_WORK ITEM A_
In the forum thread about falling silver prices, below what price does torscot believe silver will not fall?

_READING PASSAGE_
---------------
# Silver prices tank, and now no one wants to talk about it?



## torscot (Nov 11, 2015)

Oct 27th the last post on silver! 

With the price going down every day I figure this should be one of the busiest topics. I am buying scrap sterling by the kilo right now and processing it and burying it. lowering my cost per ounce on the stuff I already have. 

It's amazing when the price goes down no one wants this. Scrap stg is so easy to buy right now, and some dealers are discounting to me just to turn it around and get rid of it. 
When the price is going up, or at ridiculous peak everyone's on the band wagon. gotta love people.

Comments?

Rob.


----------



## kurtak (Nov 11, 2015)

You hit the nail on the head

Now is the time to buy & hold what nobody wants

Then when it goes back up (& it will) & everybody wants a piece of it - you have "just what they want" :mrgreen: 

Kurt


----------



## resabed01 (Nov 11, 2015)

Silver is down but so is gold. I'm focused on buying as much gold karat scrap as possible right now. I can already feel next summer will be a busy processing season.
I like to buy silver bullion, less fuss and it stacks nicely. With the price down I may have to place another order.


----------



## Grelko (Nov 11, 2015)

kurtak said:


> You hit the nail on the head
> 
> Now is the time to buy & hold what nobody wants
> 
> ...



I just bought a couple rounds the other day, but I'm actually waiting to see how far it drops before bottoming out :lol:


----------



## alexxx (Nov 11, 2015)

Just keep on stacking as much as you can...


----------



## torscot (Nov 12, 2015)

Grelko, That's the big question isn't it. What will be the the bottom. There's a huge oversupply of silver on the market, but there is a shortage of processing capabilities. Hence the higher prices for the 1 oz rounds. So, it wont be going up for a while, nor IMHO will it get below $11 US . But the prices on 1 0z round's will not come down much more. Manufacturing costs. The demand for those right now is huge, They're selling for way over market, and they can't supply enough of them. Example, on Ebay, (It's a great market indicator) you can see on some of the bigger bullion sellers, their hourly, and daily sales. A couple of them have crossed the 500 units sold a day mark for 20 coin rolls. (It's so nice that they show how many sold). When this glut of actual metal gets used up, it could prove interesting.
---------------
_WORK ITEM B_
Which lines in the listing below contain the string "圣女没注意到我"? Gather each of them, matching case exactly.

_INPUT DATA_
---------------
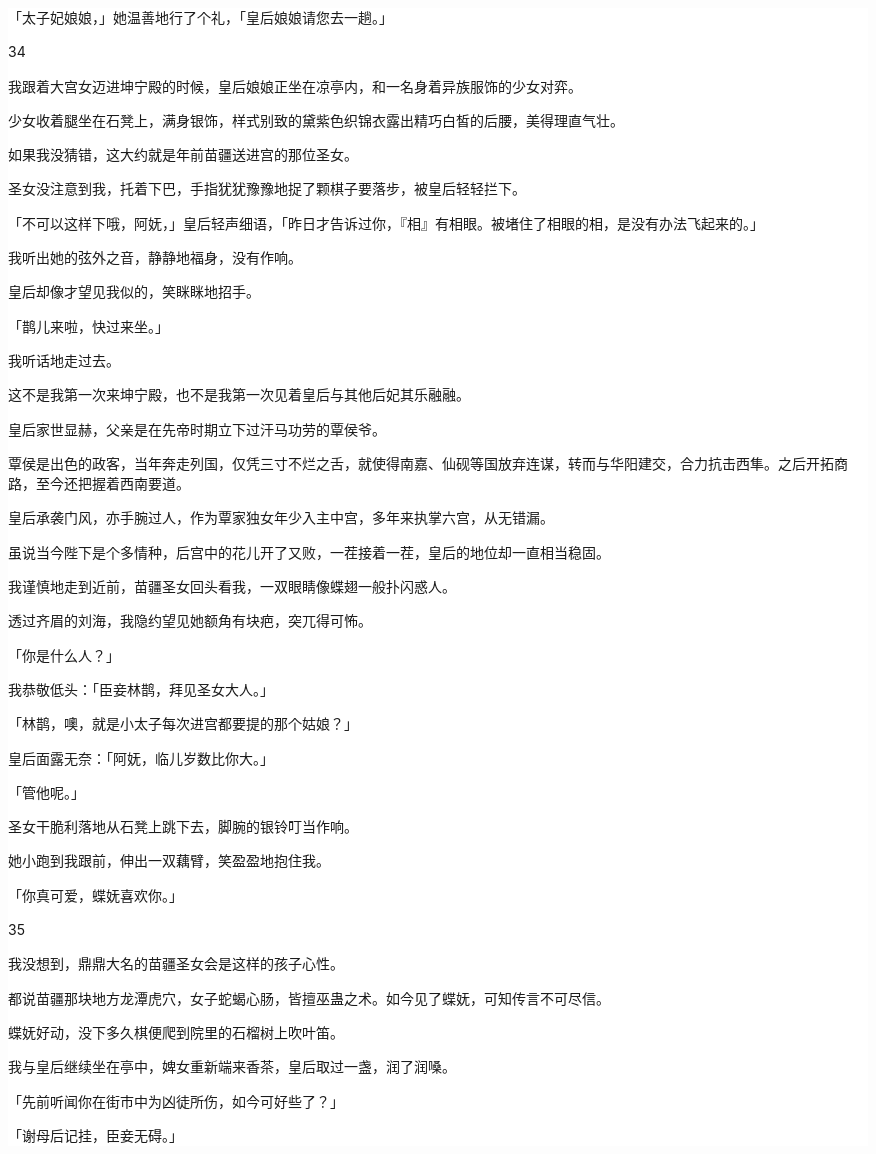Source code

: 「太子妃娘娘，」她温善地行了个礼，「皇后娘娘请您去一趟。」

34

我跟着大宫女迈进坤宁殿的时候，皇后娘娘正坐在凉亭内，和一名身着异族服饰的少女对弈。

少女收着腿坐在石凳上，满身银饰，样式别致的黛紫色织锦衣露出精巧白皙的后腰，美得理直气壮。

如果我没猜错，这大约就是年前苗疆送进宫的那位圣女。

圣女没注意到我，托着下巴，手指犹犹豫豫地捉了颗棋子要落步，被皇后轻轻拦下。

「不可以这样下哦，阿妩，」皇后轻声细语，「昨日才告诉过你，『相』有相眼。被堵住了相眼的相，是没有办法飞起来的。」

我听出她的弦外之音，静静地福身，没有作响。

皇后却像才望见我似的，笑眯眯地招手。

「鹊儿来啦，快过来坐。」

我听话地走过去。

这不是我第一次来坤宁殿，也不是我第一次见着皇后与其他后妃其乐融融。

皇后家世显赫，父亲是在先帝时期立下过汗马功劳的覃侯爷。

覃侯是出色的政客，当年奔走列国，仅凭三寸不烂之舌，就使得南嘉、仙砚等国放弃连谋，转而与华阳建交，合力抗击西隼。之后开拓商路，至今还把握着西南要道。

皇后承袭门风，亦手腕过人，作为覃家独女年少入主中宫，多年来执掌六宫，从无错漏。

虽说当今陛下是个多情种，后宫中的花儿开了又败，一茬接着一茬，皇后的地位却一直相当稳固。

我谨慎地走到近前，苗疆圣女回头看我，一双眼睛像蝶翅一般扑闪惑人。

透过齐眉的刘海，我隐约望见她额角有块疤，突兀得可怖。

「你是什么人？」

我恭敬低头：「臣妾林鹊，拜见圣女大人。」

「林鹊，噢，就是小太子每次进宫都要提的那个姑娘？」

皇后面露无奈：「阿妩，临儿岁数比你大。」

「管他呢。」

圣女干脆利落地从石凳上跳下去，脚腕的银铃叮当作响。

她小跑到我跟前，伸出一双藕臂，笑盈盈地抱住我。

「你真可爱，蝶妩喜欢你。」

35

我没想到，鼎鼎大名的苗疆圣女会是这样的孩子心性。

都说苗疆那块地方龙潭虎穴，女子蛇蝎心肠，皆擅巫蛊之术。如今见了蝶妩，可知传言不可尽信。

蝶妩好动，没下多久棋便爬到院里的石榴树上吹叶笛。

我与皇后继续坐在亭中，婢女重新端来香茶，皇后取过一盏，润了润嗓。

「先前听闻你在街市中为凶徒所伤，如今可好些了？」

「谢母后记挂，臣妾无碍。」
---------------
_TASK OUTPUT A_
$11 US

_TASK OUTPUT B_
圣女没注意到我，托着下巴，手指犹犹豫豫地捉了颗棋子要落步，被皇后轻轻拦下。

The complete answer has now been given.